FREE PALESTINE
27 décembre 2022

Quand le «rêve juif» se transforme en cauchemar

Source: Externe

La définition d’Israël comme un État d’apartheid par Amnesty International et Human Rights Watch est l’aboutissement d’un long processus de cadrage et de recadrage de la question palestinienne

 

Ce processus était à la fois politique et académique.
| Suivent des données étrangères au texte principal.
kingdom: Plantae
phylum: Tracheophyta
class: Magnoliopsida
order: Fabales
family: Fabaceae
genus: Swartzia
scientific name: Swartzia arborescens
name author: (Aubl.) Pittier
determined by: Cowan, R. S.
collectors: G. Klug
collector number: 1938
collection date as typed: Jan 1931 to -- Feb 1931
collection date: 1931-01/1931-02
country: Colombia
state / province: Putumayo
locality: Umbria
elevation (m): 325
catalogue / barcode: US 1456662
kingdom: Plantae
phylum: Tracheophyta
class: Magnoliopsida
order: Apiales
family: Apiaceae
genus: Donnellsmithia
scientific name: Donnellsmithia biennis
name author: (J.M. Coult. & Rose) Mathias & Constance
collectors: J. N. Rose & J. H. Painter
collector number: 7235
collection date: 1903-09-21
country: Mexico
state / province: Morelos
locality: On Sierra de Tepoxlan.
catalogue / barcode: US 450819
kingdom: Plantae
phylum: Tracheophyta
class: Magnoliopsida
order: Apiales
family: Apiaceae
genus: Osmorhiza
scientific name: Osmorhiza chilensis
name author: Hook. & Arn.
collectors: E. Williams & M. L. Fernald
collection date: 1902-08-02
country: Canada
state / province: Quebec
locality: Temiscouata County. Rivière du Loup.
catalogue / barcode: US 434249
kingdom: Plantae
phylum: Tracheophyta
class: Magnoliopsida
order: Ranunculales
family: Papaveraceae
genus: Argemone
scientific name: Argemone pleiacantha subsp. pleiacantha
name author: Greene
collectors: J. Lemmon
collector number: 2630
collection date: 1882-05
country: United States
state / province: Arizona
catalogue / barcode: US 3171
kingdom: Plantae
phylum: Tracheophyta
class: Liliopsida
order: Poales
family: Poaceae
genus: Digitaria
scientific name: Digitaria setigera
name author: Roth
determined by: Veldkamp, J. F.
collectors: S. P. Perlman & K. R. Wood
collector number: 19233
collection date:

Il a commencé avec un groupe d’universitaires palestiniens qui ont formé, en 1965, le Centre de recherche de l’OLP à Beyrouth, et parmi eux, des universitaires tels que Fayez Sayigh et Ibrahim Abu Lughod ont introduit l’application du paradigme de la colonisation au cas de la Palestine.

Plus tard, Uri Davis, dans son ouvrage fondamental sur Israël, a clarifié la place de l’apartheid dans les moyens utilisés par le mouvement colonisateur du sionisme et l’État d’Israël pour mettre en œuvre la logique principale de tout projet colonial de peuplement: «L’élimination de l’indigène».

Le travail du Centre de recherche de l’OLP a permis d’expliquer la différence entre le colonialisme classique d’exploitation et la variété coloniale de peuplement qui a fonctionné en Amérique du Nord, en Australie et dans d’autres endroits, où l’objectif principal des colons européens était de déplacer ou d’éliminer la population indigène et de la remplacer.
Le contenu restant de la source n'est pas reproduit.